Social workers are a gateway for many families in crisis to receive much needed services to repair their families. They are also the first point of contact for a foster child, guardian ad litem, and foster parents who are all working together to care for an abused or neglected child.

Caseworkers are expected to take a work week with 173 hours and cram about 300 hours of work into that week. Caseworkers at DSS often have at least 30 children/families to serve. That may not sound like too many except that due to our shortage of foster homes half or more of those children are not able to reside in the county where the case began/caseworker lives and works. Since a worker is expected to visit children monthly this is at least 80 hours a week spent visiting and traveling. If a child is forced to be placed in Columbia or Charleston, which is happening regularly, a caseworker might spend an entire day traveling to visit a child and family. Next, he/she is expected to visit biological families 2 times per month and if it takes 3 hours (add in travel) another 180 is spoken for. Social workers also must prepare for court and attend court hearings, which is at least 10 hours a month. Foster Care Review Board hearings will also consume another 6 hours a month. So far, a case worker has not completed one ounce of paperwork, finished required training, returned calls and emails, had a staff meeting, or taken time to eat lunch.

Next, imagine doing all this work while foster parents, biological parents, and sometimes politicians are not very happy with the work you are able to accomplish each day. You can quickly see how it is hard to find and keep an excellent caseworker.

Now, layer on that social workers might have been on call the night before losing hours of sleep and/or dealing with traumatic abuse and neglect that is personally upsetting. I have known caseworkers that stopped their work for hours to hang out at a park spending time with a traumatized child while placement workers call foster parents and group homes looking for a safe haven for the night, week, or best case scenario long-term. I have seen a caseworker in tears when she left my home since my new addition was clinging to her arms and then legs at almost midnight, as she left him with a stranger, me.

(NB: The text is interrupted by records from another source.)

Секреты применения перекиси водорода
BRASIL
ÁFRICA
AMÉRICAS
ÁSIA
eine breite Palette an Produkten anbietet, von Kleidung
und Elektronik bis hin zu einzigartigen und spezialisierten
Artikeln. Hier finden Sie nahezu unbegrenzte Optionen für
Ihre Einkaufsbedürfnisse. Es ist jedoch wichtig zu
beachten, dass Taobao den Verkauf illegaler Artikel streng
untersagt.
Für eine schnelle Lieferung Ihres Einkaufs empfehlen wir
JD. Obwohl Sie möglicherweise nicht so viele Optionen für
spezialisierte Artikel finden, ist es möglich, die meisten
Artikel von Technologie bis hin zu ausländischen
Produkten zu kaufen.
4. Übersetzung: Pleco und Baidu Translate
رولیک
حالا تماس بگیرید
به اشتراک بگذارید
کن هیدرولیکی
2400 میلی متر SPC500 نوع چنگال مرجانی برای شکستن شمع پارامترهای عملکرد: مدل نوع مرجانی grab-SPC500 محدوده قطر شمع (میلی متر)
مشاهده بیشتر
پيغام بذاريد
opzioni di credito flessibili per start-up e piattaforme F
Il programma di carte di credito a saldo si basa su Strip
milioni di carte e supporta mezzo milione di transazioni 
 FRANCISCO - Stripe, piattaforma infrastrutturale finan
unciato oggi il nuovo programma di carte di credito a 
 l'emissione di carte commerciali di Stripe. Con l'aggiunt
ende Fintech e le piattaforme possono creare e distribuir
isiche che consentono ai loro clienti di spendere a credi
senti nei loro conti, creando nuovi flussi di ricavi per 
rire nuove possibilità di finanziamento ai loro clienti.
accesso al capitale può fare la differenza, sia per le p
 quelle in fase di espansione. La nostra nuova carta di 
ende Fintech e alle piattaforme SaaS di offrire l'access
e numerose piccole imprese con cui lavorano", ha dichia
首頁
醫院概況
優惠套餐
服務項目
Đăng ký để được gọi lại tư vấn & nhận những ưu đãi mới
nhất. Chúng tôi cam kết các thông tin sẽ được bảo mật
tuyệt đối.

When caseworkers give up, a child loses. It’s simple; It is another person who they depended upon and needed, that is no longer there in their life. Next time they have a visit with their biological parent, another new face will pick them up. They have to learn to trust another stranger.

Please consider helping Fostering Faithfully show some love to our Oconee County social workers! Encourage them! Give them a gift card to a fast food restaurant to take a child to lunch or grab dinner on the road. Consider foster parenting in your community to keep them off the interstate! Be kind and patient with them. You can also help by donating funds to help us offer them a meal and some tokens of appreciation during the year!